A module file that cannot have a common implementation across the platforms would have a modulename.d.ts file, containing the declarations of the module API and modulename.[platform].ts files, containing the actual platform-specific implementation of the module functionality. The modulename.d.ts file in that case is used by Visual Studio as an intellisense helper, forcing the Visual Studio typescript compiler to feed its definitions from the *.d.ts file rather than the implementation one.

When built, the project outputs npm packages, containing the fully transpiled code.

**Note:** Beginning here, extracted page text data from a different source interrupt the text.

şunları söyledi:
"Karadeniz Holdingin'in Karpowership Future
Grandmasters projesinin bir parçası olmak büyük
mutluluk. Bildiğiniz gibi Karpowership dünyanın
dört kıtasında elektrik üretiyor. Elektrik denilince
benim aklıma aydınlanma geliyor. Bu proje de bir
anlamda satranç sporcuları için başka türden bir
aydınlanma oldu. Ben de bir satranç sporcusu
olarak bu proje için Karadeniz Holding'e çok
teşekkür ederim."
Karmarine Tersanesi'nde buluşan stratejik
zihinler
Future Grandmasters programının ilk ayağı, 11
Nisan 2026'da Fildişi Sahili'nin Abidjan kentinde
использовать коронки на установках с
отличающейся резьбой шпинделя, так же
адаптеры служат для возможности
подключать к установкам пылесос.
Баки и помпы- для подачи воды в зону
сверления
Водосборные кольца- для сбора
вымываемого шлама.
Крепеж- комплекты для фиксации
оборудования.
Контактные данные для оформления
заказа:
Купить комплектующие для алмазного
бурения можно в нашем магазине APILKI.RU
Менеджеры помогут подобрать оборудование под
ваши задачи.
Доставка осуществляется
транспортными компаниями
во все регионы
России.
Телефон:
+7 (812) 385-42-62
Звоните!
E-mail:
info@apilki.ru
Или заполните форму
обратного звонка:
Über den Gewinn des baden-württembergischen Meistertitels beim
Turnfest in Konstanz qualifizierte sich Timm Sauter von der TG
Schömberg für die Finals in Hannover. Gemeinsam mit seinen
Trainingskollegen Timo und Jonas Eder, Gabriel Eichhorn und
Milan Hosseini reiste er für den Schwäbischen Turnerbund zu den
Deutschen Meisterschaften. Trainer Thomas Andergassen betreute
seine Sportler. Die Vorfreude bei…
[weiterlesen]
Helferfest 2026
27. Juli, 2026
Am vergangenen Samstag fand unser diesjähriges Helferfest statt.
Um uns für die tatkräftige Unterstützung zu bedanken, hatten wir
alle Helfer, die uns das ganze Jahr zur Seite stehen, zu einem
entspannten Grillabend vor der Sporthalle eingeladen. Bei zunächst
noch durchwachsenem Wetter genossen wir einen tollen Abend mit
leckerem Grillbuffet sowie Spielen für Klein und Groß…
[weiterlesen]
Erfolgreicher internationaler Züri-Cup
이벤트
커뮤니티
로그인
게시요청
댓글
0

There is a package for the modules only and packages for each subfolder of the apps folder, each representing a standalone cross-platform NativeScript application.

Useful links

VSCommands

Adds the option to "Group Items" (DependentUpon tag) within the Visual Studio Solution Explorer. Select several items, right-click -> Group Items.

A comparison of various features and APIs across mobile platforms

CLI

Run grunt to have the the packages built and output to the bin/dist subfolder.